Subramanian positions her writing within broader histories of musicological study in colonial spaces where presuppositions, generalizations, and in many cases, inaccuracies were preserved in journals, letters, and even published musicological writings. Using letters, notes, and images, she traces the complexity of the standardization and canonization in Karnatic music and illuminates how movement of this music to cultivation in institutions represents colonial influence in a need to legitimize. For example, she addresses relevant issues of accessibility, explains the double-edged sword of “modernizing” and highlights the danger of marginalizing parts of the Karnatic repertoire in which some performers and pedagogues specialize (18). Here, Subramanian’s warnings could be applied to the standardization of any musical practice in a classroom setting, a trend which many ethnomusicologists and music educators have previously addressed. For example, consider the rising, yet challenging, standardization of “hip hop pedagogy” in US music classrooms. Subramanian supplies ample and detailed cultural context for Karnatic music performance and pedagogy. She successfully provides clear reminders that Karnatic music may not be separated from its moral function and the moral aims of its practitioners (19). Despite its rootedness as a socio-political study, Subramanian might supplement the key themes of the book with a centralized case study of influential Karnatic educators and their impact on the movements and policies explained therein.

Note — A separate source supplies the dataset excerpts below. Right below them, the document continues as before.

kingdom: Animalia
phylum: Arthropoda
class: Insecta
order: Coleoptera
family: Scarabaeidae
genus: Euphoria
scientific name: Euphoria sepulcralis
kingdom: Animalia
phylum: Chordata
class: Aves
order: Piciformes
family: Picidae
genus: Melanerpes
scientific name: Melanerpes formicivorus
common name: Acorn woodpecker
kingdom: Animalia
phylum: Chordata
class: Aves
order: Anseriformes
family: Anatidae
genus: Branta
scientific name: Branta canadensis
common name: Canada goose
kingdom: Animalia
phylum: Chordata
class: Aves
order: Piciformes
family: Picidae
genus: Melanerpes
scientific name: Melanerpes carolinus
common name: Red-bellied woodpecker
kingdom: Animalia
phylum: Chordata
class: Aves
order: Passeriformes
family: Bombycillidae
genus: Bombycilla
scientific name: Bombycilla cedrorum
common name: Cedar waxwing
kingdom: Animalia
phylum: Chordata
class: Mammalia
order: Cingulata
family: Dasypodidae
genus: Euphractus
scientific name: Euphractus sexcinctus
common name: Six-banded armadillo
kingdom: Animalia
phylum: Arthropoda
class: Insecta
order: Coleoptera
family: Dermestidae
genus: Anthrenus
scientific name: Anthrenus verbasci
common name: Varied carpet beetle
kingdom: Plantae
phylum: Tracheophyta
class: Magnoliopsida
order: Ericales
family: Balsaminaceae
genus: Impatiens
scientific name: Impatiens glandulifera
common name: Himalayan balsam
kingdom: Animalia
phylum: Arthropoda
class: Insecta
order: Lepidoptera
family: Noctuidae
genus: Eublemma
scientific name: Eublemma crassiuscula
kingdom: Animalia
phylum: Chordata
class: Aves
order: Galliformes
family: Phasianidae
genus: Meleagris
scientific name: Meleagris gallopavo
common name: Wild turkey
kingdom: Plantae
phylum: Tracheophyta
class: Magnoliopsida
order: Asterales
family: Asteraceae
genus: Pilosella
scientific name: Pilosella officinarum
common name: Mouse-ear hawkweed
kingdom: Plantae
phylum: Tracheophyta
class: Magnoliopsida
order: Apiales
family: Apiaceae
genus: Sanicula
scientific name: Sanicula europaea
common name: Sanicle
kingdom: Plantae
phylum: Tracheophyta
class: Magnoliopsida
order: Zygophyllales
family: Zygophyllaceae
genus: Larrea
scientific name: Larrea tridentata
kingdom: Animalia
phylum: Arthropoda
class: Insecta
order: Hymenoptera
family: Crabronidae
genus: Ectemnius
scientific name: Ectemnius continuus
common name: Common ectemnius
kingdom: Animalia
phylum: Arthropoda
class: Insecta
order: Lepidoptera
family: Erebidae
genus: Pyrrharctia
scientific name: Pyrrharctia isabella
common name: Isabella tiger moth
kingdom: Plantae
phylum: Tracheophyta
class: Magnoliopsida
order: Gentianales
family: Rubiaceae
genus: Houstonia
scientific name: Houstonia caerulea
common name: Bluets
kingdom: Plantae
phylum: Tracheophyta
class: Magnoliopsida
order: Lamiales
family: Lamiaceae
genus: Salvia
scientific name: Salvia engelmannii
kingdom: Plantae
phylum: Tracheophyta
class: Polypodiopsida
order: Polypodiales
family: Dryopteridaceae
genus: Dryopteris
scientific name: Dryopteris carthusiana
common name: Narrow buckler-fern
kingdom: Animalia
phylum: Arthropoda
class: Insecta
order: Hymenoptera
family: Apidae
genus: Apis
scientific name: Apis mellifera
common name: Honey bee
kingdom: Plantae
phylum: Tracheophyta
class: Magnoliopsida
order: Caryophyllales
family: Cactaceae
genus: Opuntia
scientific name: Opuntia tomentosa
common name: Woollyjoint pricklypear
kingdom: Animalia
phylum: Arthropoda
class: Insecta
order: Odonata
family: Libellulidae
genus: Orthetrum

Discussions of privilege and access to music are essential in the context of Karnatic teaching and learning but equally essential wherever classical music is taught in a global context. Music educators in the U.S. who wish to learn about, demonstrate, or teach Karnatic music have the responsibility to become as informed as possible about the social, historical, and political context of this music. To this end, Lakshmi Subramanian’s book provides a compact and thorough background into relevant contexts of Karnatic music, offering any interested music educators a valuable “starting point” towards developing culturally situated and appropriate methodology. This book will be useful for students and teachers of South Indian music, ethnomusicology, South Asian studies, and any general reader interested in the directions and institutionalization of art music traditions. Historians of music pedagogy will also be pleased to note that Subramanian’s book includes a compact timeline of the development of Karnatic music from court practice during the reign of Serfoji II to contemporary teaching and learning taking place at the Madras Music Academy in Chennai. Given these considerations, this book is a valuable reference for educators preparing to teach “world music” survey courses and related activities, host guest artists and musicians, or designing immersive curricula for students of regional South Asian music.